Good luck out there!
Edit: here’s that book. I use it all the time. Amazon’s price is about triple what I paid for it 10 years ago though.
Dressing & Cooking Wild Game: From Field to Table: Big Game, Small Game, Upland Birds & Waterfowl (The Complete Hunter) https://a.co/d/ivKSBjw
So if the bulls are not as tender would it be wise to use them for sausage and make the steaks from a cow, if I was so lucky to get both?
This would be extremely costly. But if you can swing it that would be my option. This is what most of our clients would do, but the hunt was not a paid hunt, they were guests of the lease holder. Or give us all the bulls and keep the cows.
This would be extremely costly. But if you can swing it that would be my option. This is what most of our clients would do, but the hunt was not a paid hunt, they were guests of the lease holder. Or give us all the bulls and keep the cows.
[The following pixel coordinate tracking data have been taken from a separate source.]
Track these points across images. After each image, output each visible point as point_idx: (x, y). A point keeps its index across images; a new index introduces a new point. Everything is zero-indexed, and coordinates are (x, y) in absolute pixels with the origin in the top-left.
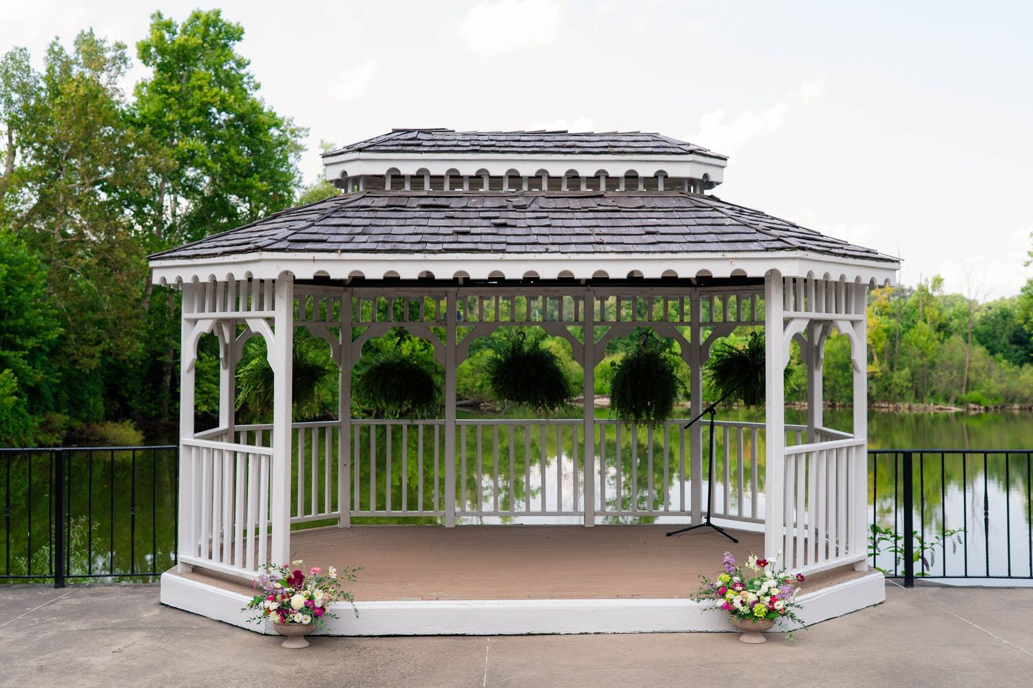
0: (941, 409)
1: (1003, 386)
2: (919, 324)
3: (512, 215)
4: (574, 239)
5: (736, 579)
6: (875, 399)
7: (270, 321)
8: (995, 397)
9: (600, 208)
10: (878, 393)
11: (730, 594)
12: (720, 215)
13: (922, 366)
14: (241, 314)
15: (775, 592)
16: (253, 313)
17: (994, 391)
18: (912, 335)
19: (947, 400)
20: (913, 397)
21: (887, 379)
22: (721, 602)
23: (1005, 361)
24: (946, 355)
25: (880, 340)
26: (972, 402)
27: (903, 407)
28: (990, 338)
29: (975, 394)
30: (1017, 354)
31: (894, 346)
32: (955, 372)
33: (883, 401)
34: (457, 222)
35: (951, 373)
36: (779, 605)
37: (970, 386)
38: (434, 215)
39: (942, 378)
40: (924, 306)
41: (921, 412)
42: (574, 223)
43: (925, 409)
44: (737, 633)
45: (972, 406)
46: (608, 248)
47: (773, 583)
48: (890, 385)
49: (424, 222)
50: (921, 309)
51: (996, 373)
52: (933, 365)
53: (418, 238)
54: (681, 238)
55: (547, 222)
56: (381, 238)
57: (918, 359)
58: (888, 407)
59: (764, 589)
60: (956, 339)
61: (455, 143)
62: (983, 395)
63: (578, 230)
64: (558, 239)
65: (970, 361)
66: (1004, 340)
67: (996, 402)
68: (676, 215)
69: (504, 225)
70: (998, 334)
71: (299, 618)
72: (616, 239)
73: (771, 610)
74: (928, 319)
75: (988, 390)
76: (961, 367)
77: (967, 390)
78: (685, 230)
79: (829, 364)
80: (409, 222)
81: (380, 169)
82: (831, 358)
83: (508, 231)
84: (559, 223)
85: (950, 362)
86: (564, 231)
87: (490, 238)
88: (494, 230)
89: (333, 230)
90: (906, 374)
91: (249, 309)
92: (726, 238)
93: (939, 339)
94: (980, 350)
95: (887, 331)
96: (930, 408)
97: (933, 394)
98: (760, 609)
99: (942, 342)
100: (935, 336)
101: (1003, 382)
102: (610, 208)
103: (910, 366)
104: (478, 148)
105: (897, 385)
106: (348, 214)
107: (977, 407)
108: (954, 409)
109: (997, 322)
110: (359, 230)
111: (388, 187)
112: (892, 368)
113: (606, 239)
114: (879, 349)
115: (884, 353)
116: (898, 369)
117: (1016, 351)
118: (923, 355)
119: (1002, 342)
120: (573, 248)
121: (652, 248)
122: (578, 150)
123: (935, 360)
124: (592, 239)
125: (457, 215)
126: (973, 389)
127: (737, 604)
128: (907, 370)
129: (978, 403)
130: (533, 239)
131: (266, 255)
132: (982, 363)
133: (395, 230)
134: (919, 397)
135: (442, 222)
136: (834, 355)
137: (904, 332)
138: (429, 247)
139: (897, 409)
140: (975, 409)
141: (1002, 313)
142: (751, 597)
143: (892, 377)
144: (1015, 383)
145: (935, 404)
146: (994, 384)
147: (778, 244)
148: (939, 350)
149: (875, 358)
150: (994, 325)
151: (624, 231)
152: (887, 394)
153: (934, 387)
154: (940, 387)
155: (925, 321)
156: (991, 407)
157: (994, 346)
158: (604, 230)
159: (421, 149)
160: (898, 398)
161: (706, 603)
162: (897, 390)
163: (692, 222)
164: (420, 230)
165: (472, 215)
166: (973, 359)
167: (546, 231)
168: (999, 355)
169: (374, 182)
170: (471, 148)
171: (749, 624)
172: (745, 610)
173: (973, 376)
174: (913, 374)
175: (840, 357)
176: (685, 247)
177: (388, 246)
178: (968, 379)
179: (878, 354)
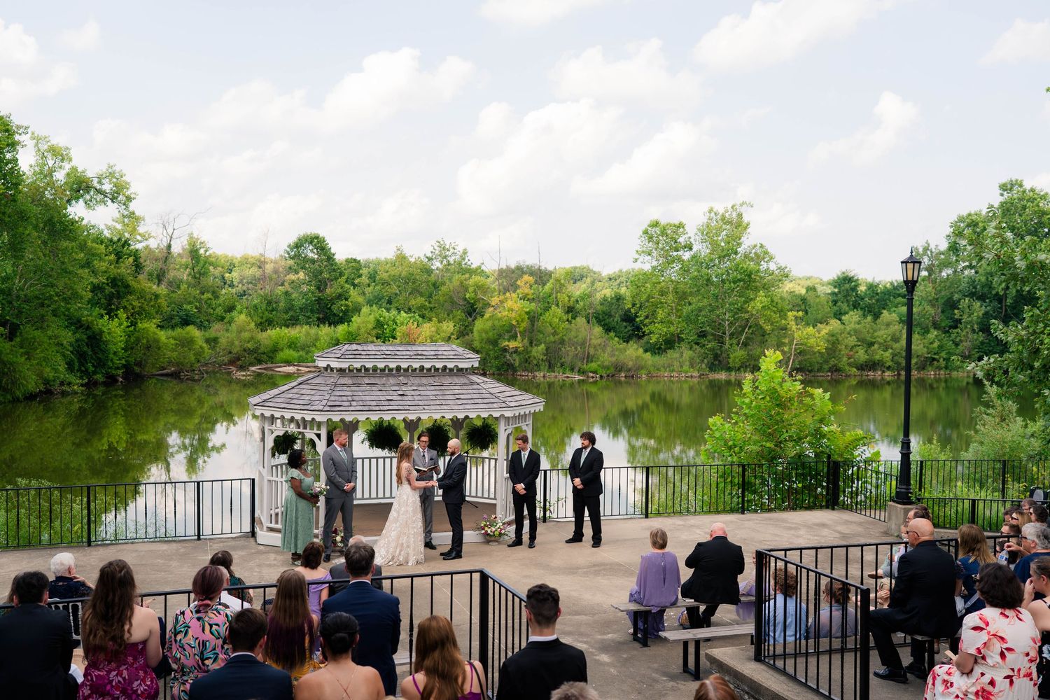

Ok thanks, I am going on a TPWD draw hunt near Raymondville so all I have in so far is the permit, hotel, and gas. It's unlimited Nilgai but I don't think I have enough room for all the coolers it would take for two big ones. Looking forward to the experience and maybe I will get lucky. Four of us going so hopefully one of us will score. Deer are on our legal list too so maybe a nice buck for the wall.
So if the bulls are not as tender would it be wise to use them for sausage and make the steaks from a cow, if I was so lucky to get both?
I just finished packaging my nilgai bull, literally this morning, after aging it in a walk-in cooler since Dec 10th. We had steaks last night cut from the hind quarter, and for Christmas had an entire smoked backstrap. Best wildgame Ive ever had, and I’m saying that after eating on a delicious elk all fall.
Tlaw- I went with my kid a few years ago. He shot these two. He is 6’08” and I’m full sized as well. We packed both these in the Prius V along with our limited gear. We were loaded down coming back and the check point guys were rolling laughing.